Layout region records

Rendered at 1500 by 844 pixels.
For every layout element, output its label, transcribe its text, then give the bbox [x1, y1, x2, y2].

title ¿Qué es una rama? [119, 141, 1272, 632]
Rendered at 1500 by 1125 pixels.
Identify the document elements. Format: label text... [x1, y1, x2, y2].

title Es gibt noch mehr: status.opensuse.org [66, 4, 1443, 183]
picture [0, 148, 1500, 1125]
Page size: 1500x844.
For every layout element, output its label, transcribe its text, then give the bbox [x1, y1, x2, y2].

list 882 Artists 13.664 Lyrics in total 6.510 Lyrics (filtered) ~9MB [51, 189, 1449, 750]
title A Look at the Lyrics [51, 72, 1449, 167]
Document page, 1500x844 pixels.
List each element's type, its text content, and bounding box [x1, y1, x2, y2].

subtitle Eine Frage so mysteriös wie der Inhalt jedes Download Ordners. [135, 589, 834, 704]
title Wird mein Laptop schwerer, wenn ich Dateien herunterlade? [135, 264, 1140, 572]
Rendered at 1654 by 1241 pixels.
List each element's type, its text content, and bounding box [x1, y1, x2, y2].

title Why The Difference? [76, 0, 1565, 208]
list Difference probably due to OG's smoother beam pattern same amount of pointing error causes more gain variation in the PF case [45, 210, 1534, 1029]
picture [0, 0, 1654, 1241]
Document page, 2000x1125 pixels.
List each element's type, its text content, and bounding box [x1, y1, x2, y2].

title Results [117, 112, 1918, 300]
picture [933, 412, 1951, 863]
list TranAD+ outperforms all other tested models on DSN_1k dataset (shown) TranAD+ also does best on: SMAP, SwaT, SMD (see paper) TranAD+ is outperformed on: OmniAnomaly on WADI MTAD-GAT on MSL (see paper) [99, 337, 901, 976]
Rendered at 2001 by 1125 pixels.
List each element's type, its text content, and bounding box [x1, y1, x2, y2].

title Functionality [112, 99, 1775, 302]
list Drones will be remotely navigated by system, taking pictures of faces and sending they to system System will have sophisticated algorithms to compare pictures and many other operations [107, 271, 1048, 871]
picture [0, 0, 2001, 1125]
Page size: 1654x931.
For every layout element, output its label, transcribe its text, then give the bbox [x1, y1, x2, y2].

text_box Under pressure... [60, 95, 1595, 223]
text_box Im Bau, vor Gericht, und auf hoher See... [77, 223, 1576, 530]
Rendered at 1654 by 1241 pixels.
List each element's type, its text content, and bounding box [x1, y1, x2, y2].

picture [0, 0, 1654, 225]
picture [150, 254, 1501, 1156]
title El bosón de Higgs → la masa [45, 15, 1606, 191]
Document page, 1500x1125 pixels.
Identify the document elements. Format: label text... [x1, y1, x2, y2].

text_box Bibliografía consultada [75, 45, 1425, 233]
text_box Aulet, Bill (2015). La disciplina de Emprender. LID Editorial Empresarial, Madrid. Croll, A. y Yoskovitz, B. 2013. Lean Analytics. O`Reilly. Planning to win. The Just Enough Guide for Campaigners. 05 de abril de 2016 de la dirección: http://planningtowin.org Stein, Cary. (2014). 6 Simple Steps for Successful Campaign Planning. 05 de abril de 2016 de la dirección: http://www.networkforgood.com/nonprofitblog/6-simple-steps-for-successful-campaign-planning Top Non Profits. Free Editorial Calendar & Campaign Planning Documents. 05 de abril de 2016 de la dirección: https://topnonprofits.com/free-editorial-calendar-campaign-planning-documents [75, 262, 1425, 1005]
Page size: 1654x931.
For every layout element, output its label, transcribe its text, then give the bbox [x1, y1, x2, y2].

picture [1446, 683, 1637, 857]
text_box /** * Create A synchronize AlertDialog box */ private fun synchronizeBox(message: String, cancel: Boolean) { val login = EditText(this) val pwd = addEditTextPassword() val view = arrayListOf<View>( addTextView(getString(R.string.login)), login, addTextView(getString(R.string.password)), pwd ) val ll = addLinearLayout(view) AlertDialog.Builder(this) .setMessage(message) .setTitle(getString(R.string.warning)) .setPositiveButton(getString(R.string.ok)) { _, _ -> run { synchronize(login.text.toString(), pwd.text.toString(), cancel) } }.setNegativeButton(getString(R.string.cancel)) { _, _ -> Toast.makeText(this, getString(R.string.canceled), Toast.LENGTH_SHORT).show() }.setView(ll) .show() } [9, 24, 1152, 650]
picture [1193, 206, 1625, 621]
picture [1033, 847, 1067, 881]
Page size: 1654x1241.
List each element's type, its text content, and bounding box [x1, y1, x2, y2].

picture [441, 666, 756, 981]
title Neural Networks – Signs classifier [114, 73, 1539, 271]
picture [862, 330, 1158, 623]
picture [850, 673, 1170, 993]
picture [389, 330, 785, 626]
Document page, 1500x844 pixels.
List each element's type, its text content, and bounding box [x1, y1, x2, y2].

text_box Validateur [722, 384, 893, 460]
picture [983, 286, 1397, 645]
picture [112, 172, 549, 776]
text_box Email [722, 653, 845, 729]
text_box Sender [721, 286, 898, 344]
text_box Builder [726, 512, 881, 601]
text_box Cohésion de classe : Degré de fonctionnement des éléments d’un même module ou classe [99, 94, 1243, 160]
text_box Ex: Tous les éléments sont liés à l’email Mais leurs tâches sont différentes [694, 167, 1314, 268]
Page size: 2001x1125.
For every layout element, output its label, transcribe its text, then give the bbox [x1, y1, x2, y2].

TASK DETAILS: Reproduce every one of the lines above word for word, leaving nothing out and changing nothing.

RESULT FOR THIS EXERCISE:
Rendered at 1500 by 844 pixels.
For every layout element, output its label, transcribe its text, then give the bbox [x1, y1, x2, y2].

title ¿Qué es una rama? [119, 141, 1272, 632]
Rendered at 1500 by 1125 pixels.
Identify the document elements. Format: label text... [x1, y1, x2, y2].

title Es gibt noch mehr: status.opensuse.org [66, 4, 1443, 183]
picture [0, 148, 1500, 1125]
Page size: 1500x844.
For every layout element, output its label, transcribe its text, then give the bbox [x1, y1, x2, y2].

list 882 Artists 13.664 Lyrics in total 6.510 Lyrics (filtered) ~9MB [51, 189, 1449, 750]
title A Look at the Lyrics [51, 72, 1449, 167]
Document page, 1500x844 pixels.
List each element's type, its text content, and bounding box [x1, y1, x2, y2].

subtitle Eine Frage so mysteriös wie der Inhalt jedes Download Ordners. [135, 589, 834, 704]
title Wird mein Laptop schwerer, wenn ich Dateien herunterlade? [135, 264, 1140, 572]
Rendered at 1654 by 1241 pixels.
List each element's type, its text content, and bounding box [x1, y1, x2, y2].

title Why The Difference? [76, 0, 1565, 208]
list Difference probably due to OG's smoother beam pattern same amount of pointing error causes more gain variation in the PF case [45, 210, 1534, 1029]
picture [0, 0, 1654, 1241]
Document page, 2000x1125 pixels.
List each element's type, its text content, and bounding box [x1, y1, x2, y2].

title Results [117, 112, 1918, 300]
picture [933, 412, 1951, 863]
list TranAD+ outperforms all other tested models on DSN_1k dataset (shown) TranAD+ also does best on: SMAP, SwaT, SMD (see paper) TranAD+ is outperformed on: OmniAnomaly on WADI MTAD-GAT on MSL (see paper) [99, 337, 901, 976]
Rendered at 2001 by 1125 pixels.
List each element's type, its text content, and bounding box [x1, y1, x2, y2].

title Functionality [112, 99, 1775, 302]
list Drones will be remotely navigated by system, taking pictures of faces and sending they to system System will have sophisticated algorithms to compare pictures and many other operations [107, 271, 1048, 871]
picture [0, 0, 2001, 1125]
Page size: 1654x931.
For every layout element, output its label, transcribe its text, then give the bbox [x1, y1, x2, y2].

text_box Under pressure... [60, 95, 1595, 223]
text_box Im Bau, vor Gericht, und auf hoher See... [77, 223, 1576, 530]
Rendered at 1654 by 1241 pixels.
List each element's type, its text content, and bounding box [x1, y1, x2, y2].

picture [0, 0, 1654, 225]
picture [150, 254, 1501, 1156]
title El bosón de Higgs → la masa [45, 15, 1606, 191]
Document page, 1500x1125 pixels.
Identify the document elements. Format: label text... [x1, y1, x2, y2].

text_box Bibliografía consultada [75, 45, 1425, 233]
text_box Aulet, Bill (2015). La disciplina de Emprender. LID Editorial Empresarial, Madrid. Croll, A. y Yoskovitz, B. 2013. Lean Analytics. O`Reilly. Planning to win. The Just Enough Guide for Campaigners. 05 de abril de 2016 de la dirección: http://planningtowin.org Stein, Cary. (2014). 6 Simple Steps for Successful Campaign Planning. 05 de abril de 2016 de la dirección: http://www.networkforgood.com/nonprofitblog/6-simple-steps-for-successful-campaign-planning Top Non Profits. Free Editorial Calendar & Campaign Planning Documents. 05 de abril de 2016 de la dirección: https://topnonprofits.com/free-editorial-calendar-campaign-planning-documents [75, 262, 1425, 1005]
Page size: 1654x931.
For every layout element, output its label, transcribe its text, then give the bbox [x1, y1, x2, y2].

picture [1446, 683, 1637, 857]
text_box /** * Create A synchronize AlertDialog box */ private fun synchronizeBox(message: String, cancel: Boolean) { val login = EditText(this) val pwd = addEditTextPassword() val view = arrayListOf<View>( addTextView(getString(R.string.login)), login, addTextView(getString(R.string.password)), pwd ) val ll = addLinearLayout(view) AlertDialog.Builder(this) .setMessage(message) .setTitle(getString(R.string.warning)) .setPositiveButton(getString(R.string.ok)) { _, _ -> run { synchronize(login.text.toString(), pwd.text.toString(), cancel) } }.setNegativeButton(getString(R.string.cancel)) { _, _ -> Toast.makeText(this, getString(R.string.canceled), Toast.LENGTH_SHORT).show() }.setView(ll) .show() } [9, 24, 1152, 650]
picture [1193, 206, 1625, 621]
picture [1033, 847, 1067, 881]
Page size: 1654x1241.
List each element's type, its text content, and bounding box [x1, y1, x2, y2].

picture [441, 666, 756, 981]
title Neural Networks – Signs classifier [114, 73, 1539, 271]
picture [862, 330, 1158, 623]
picture [850, 673, 1170, 993]
picture [389, 330, 785, 626]
Document page, 1500x844 pixels.
List each element's type, its text content, and bounding box [x1, y1, x2, y2].

text_box Validateur [722, 384, 893, 460]
picture [983, 286, 1397, 645]
picture [112, 172, 549, 776]
text_box Email [722, 653, 845, 729]
text_box Sender [721, 286, 898, 344]
text_box Builder [726, 512, 881, 601]
text_box Cohésion de classe : Degré de fonctionnement des éléments d’un même module ou classe [99, 94, 1243, 160]
text_box Ex: Tous les éléments sont liés à l’email Mais leurs tâches sont différentes [694, 167, 1314, 268]
Page size: 2001x1125.
For every layout element, output its label, transcribe its text, then give the bbox [x1, y1, x2, y2].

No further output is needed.